-- Text section --
- Opening Delimiter -

# Need help saving this little guy!!



## vicz24 (Jan 19, 2012)

This morning I found a little Newt in my basement, it looks like a firebelly & the poor guy was almost frozen & is skin & bones. What do I feed the little guy to get some strength back into him, I have no idea what they eat. I tried some frozen bloodworms but wouldn't eat them, so I'm not sure what to do.


----------



## JohnnyAppleSnail (May 30, 2010)

I believe they eat insects and snails,should try to make it a moist home and something to hide under.I believe they hide under some sort of cover most of the day.


----------



## Pamela (Apr 21, 2010)

They like to eat live worms. You could dig some up in your back yard. If you can only find big ones, just cut it up into smaller pieces, they keep moving after you cut them (yuck). I used to catch newts in the summer when I was a kid and keep them for a couple of months before releasing them.


----------



## Scherb (Feb 10, 2011)

Hello. so i called the local pet store where they have fire-belly newts, and they said they feed them blood worms. i know they keep them in a half full tank with drift wood placed so they can climb out of the water and on to dry land IE the drift wood. unfortunately that is all i know about them. Cheers


----------



## Claudia (Apr 21, 2010)

I used to have them before with fish,feed the blood worms u can try frozen ones too, feed him every other day, they dont need to eat every day. U can use a bare bottom or gravel some plants or rocks so he can seat on them


----------



## davefrombc (Apr 21, 2010)

You can feed him small earthworms and other insects. It's not likely it would recognize frozen bloodworms as food since all its ever known is live , moving prey . It needs moisture and places to hide , but cannot be put in water only like aquatic newts from the pet store . It is mainly a terrestrial dweller found in boggy places, preying on the insects,worms and small slugs .








----


----------



## Tazzy_toon (Jul 25, 2011)

Omygoodness, poor little guy. Good thing you found him. Sorry that i'm not much help, just wanted to say good luck to you. Hope you can get him eating.


----------



## Adz1 (Apr 21, 2010)

seems to me at this time of year it should still be in hybernation and may not eat for you at all.


----------



## Elle (Oct 25, 2010)

You might check with GreteJ as well...she raises axotls.


----------



## Eros168 (Dec 25, 2011)

Sorry I'm no help, but just curious how it got in your basement?? Thats a weird find that's for sure.


----------



## Flygirl (Jul 23, 2011)

Extremely cute little guy, he is lucky you found him. Hope you have success with him.


----------



## vicz24 (Jan 19, 2012)

I'm sorry to say the little guy didn't make it  he passed yesterday during the night, when I got up yesterday it was too late. He wouldn't eat anything, but he still had energy so I'm not sure what happened poor guy.


----------



## chubar (Jan 30, 2012)

- Closing Delimiter -

-- Work task 1 --
Edit the entries from the line containing "Use 6 decimals" through the line containing "0.306975, 0.293826, 0.543479]]" so that "lens line" becomes "calibration line", with everything else unchanged. Leave the pictures out of your answer.

-- Source data --
- Opening Delimiter -

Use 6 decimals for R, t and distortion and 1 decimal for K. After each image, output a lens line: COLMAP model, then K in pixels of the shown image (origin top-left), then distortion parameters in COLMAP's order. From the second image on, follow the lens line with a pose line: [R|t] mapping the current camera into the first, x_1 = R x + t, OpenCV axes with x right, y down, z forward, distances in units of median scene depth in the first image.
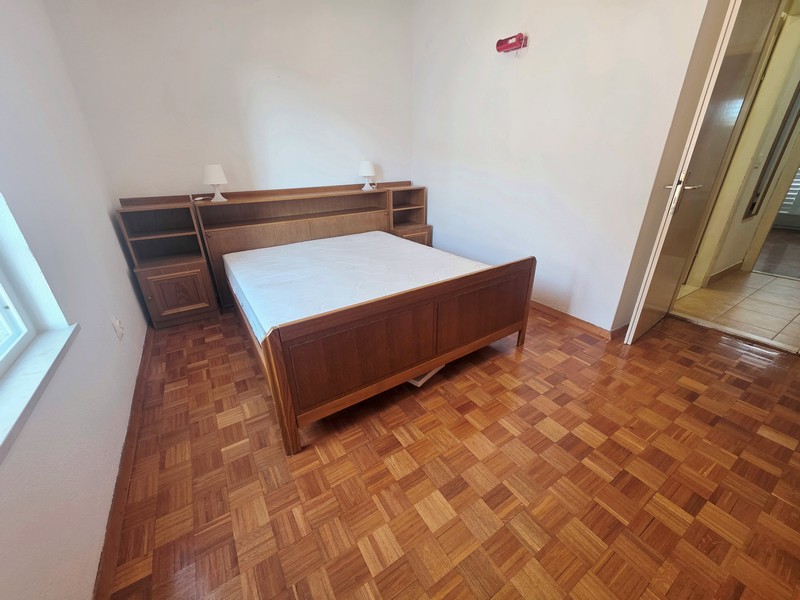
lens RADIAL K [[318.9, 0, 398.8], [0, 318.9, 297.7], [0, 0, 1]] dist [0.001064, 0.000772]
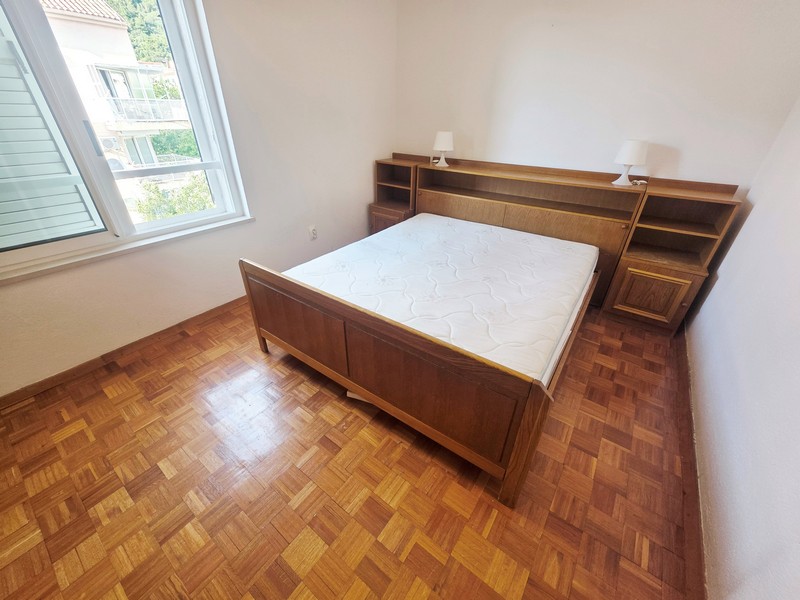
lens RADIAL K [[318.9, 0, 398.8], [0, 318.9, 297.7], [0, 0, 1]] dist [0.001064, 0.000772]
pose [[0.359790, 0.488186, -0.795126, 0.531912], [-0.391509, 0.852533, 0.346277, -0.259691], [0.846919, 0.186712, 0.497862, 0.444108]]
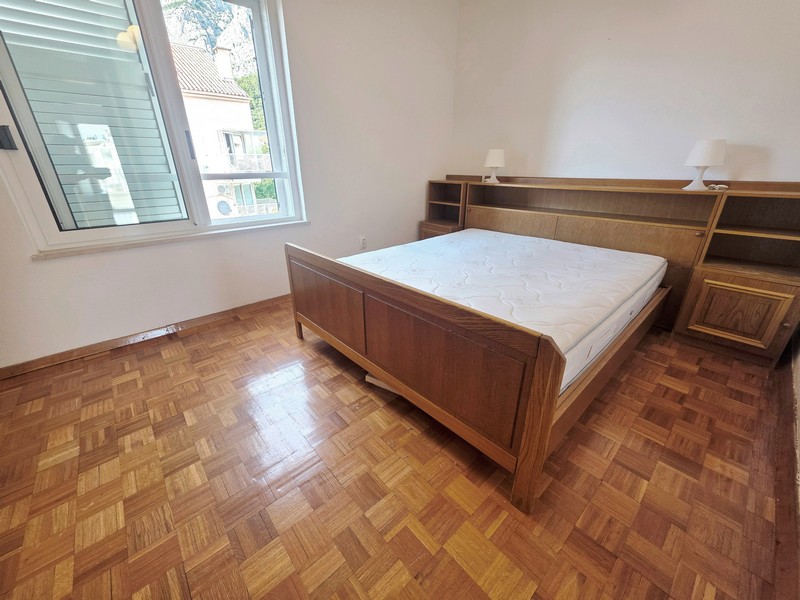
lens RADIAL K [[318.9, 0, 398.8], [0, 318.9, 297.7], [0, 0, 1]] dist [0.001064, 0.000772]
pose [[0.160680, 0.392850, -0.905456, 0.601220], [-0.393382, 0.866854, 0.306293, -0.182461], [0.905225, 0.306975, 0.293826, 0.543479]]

- Closing Delimiter -
- Opening Delimiter -

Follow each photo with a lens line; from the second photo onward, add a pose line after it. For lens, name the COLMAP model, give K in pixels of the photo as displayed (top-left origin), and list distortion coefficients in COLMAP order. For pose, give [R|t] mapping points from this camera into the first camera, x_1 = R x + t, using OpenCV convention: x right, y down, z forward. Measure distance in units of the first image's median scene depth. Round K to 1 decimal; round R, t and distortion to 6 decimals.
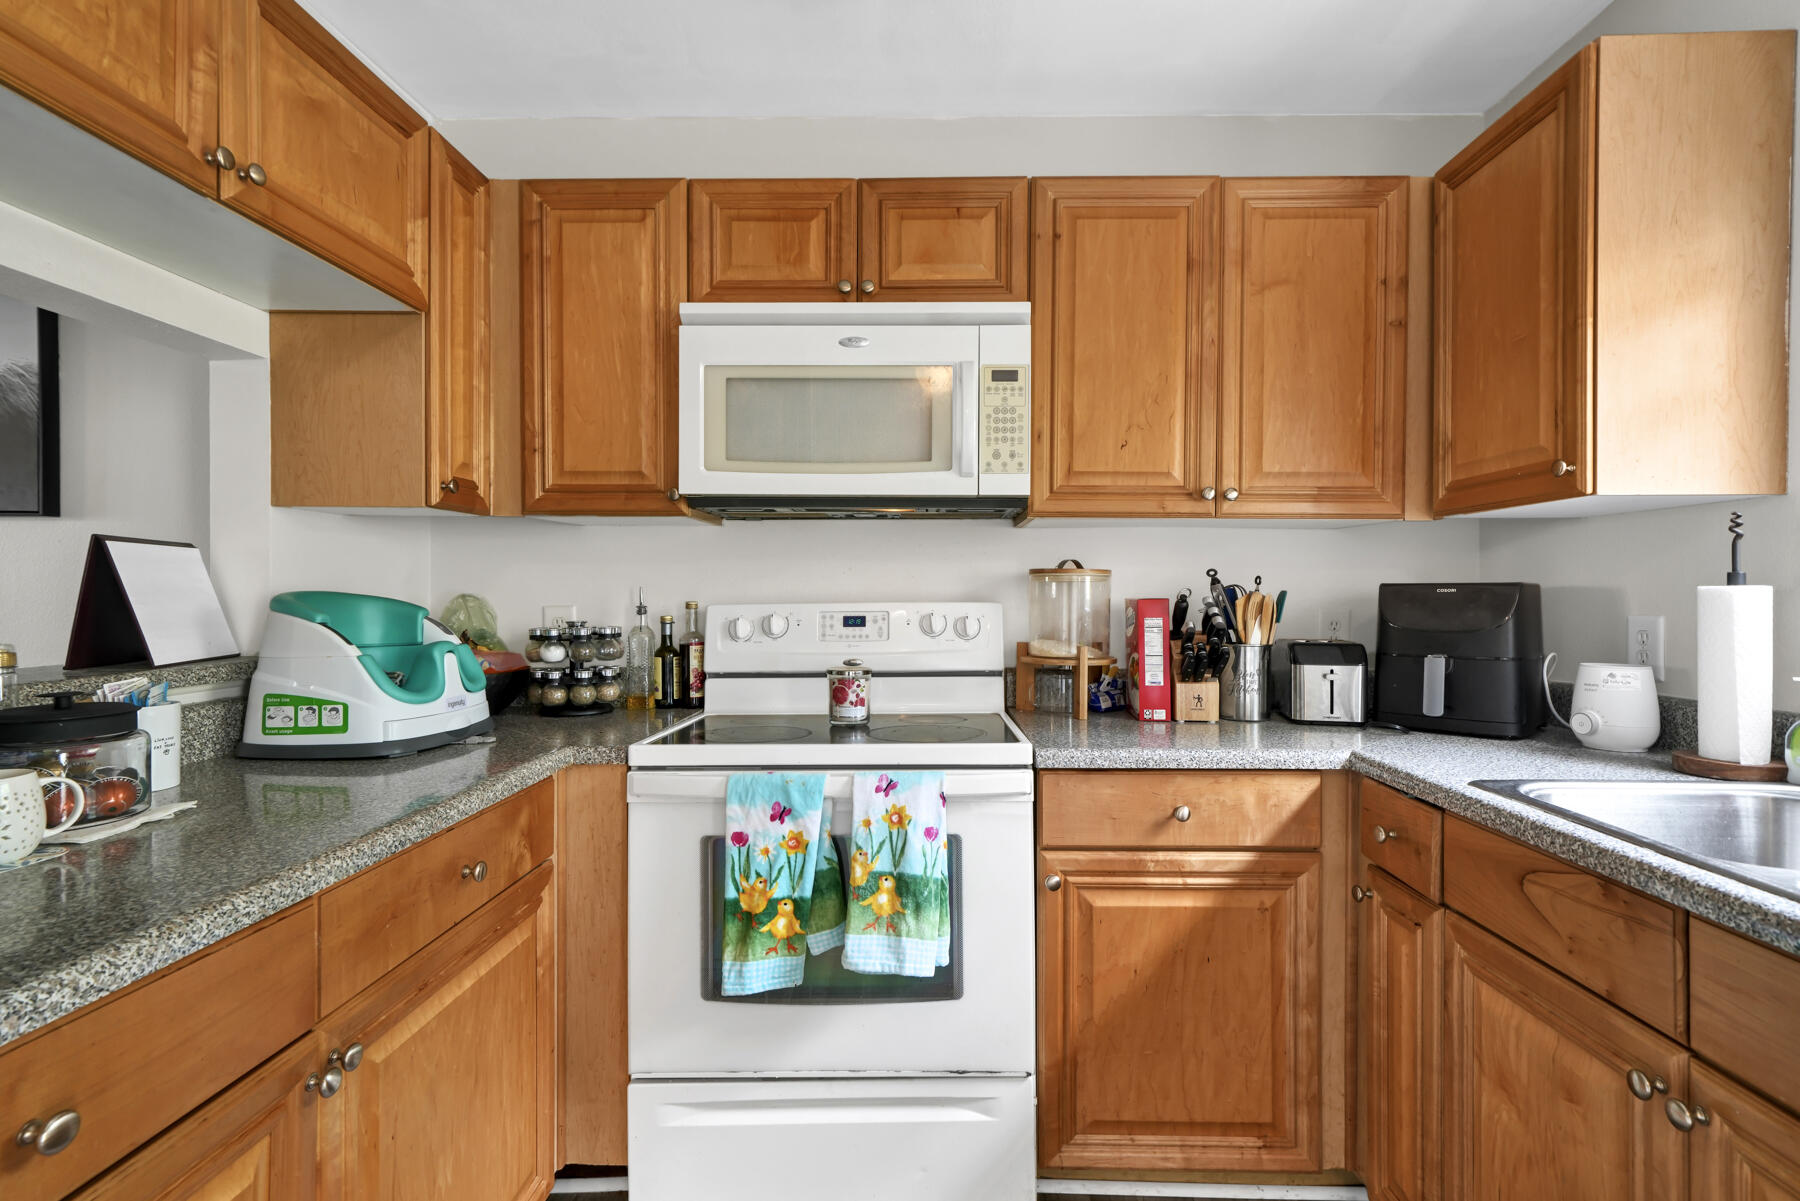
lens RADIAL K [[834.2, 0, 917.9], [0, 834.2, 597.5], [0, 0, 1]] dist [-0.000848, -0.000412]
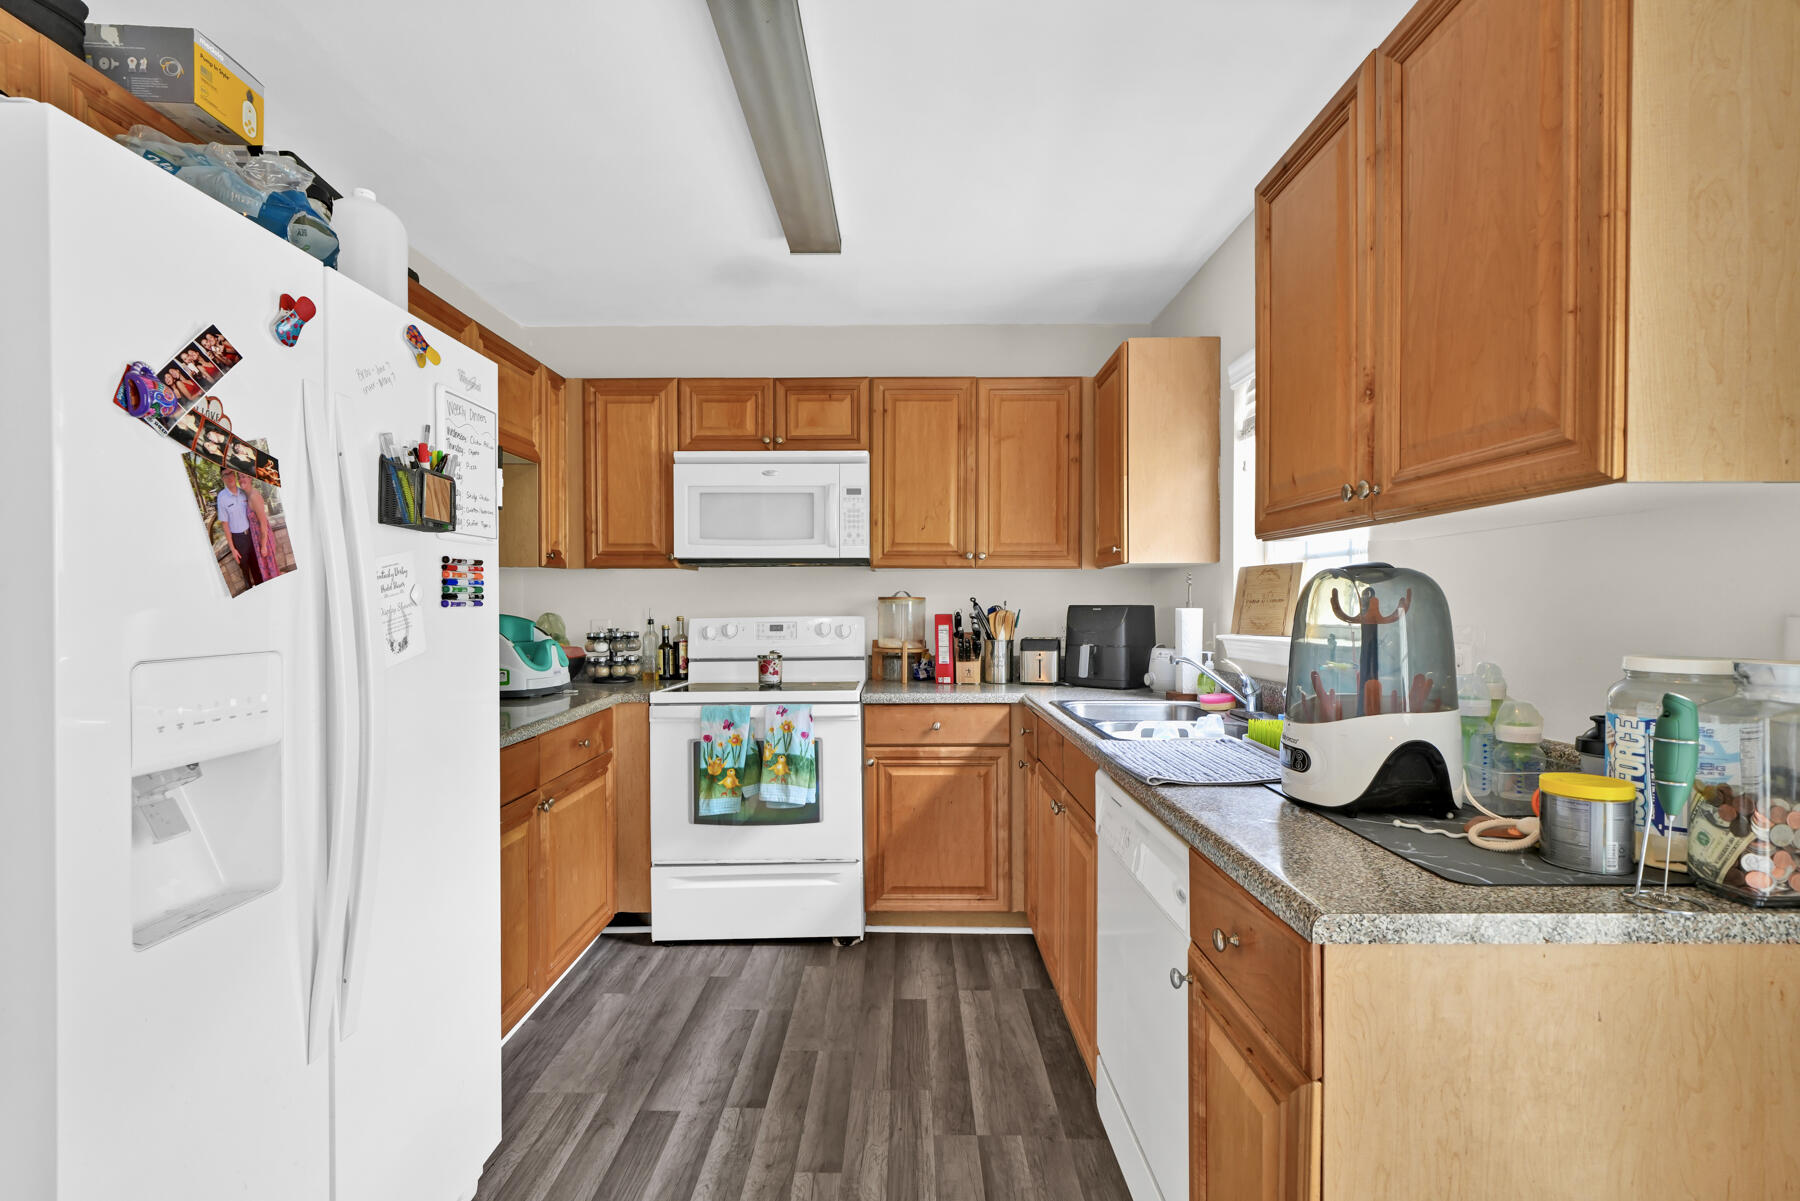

- Closing Delimiter -

-- Work task 2 --
In the newt thread, which usernames have the date Apr 21, 2010 shown next to them?

-- Exercise solution 1 --
Use 6 decimals for R, t and distortion and 1 decimal for K. After each image, output a calibration line: COLMAP model, then K in pixels of the shown image (origin top-left), then distortion parameters in COLMAP's order. From the second image on, follow the calibration line with a pose line: [R|t] mapping the current camera into the first, x_1 = R x + t, OpenCV axes with x right, y down, z forward, distances in units of median scene depth in the first image.
lens RADIAL K [[318.9, 0, 398.8], [0, 318.9, 297.7], [0, 0, 1]] dist [0.001064, 0.000772]
lens RADIAL K [[318.9, 0, 398.8], [0, 318.9, 297.7], [0, 0, 1]] dist [0.001064, 0.000772]
pose [[0.359790, 0.488186, -0.795126, 0.531912], [-0.391509, 0.852533, 0.346277, -0.259691], [0.846919, 0.186712, 0.497862, 0.444108]]
lens RADIAL K [[318.9, 0, 398.8], [0, 318.9, 297.7], [0, 0, 1]] dist [0.001064, 0.000772]
pose [[0.160680, 0.392850, -0.905456, 0.601220], [-0.393382, 0.866854, 0.306293, -0.182461], [0.905225, 0.306975, 0.293826, 0.543479]]

-- Exercise solution 2 --
Pamela
Claudia
davefrombc
Adz1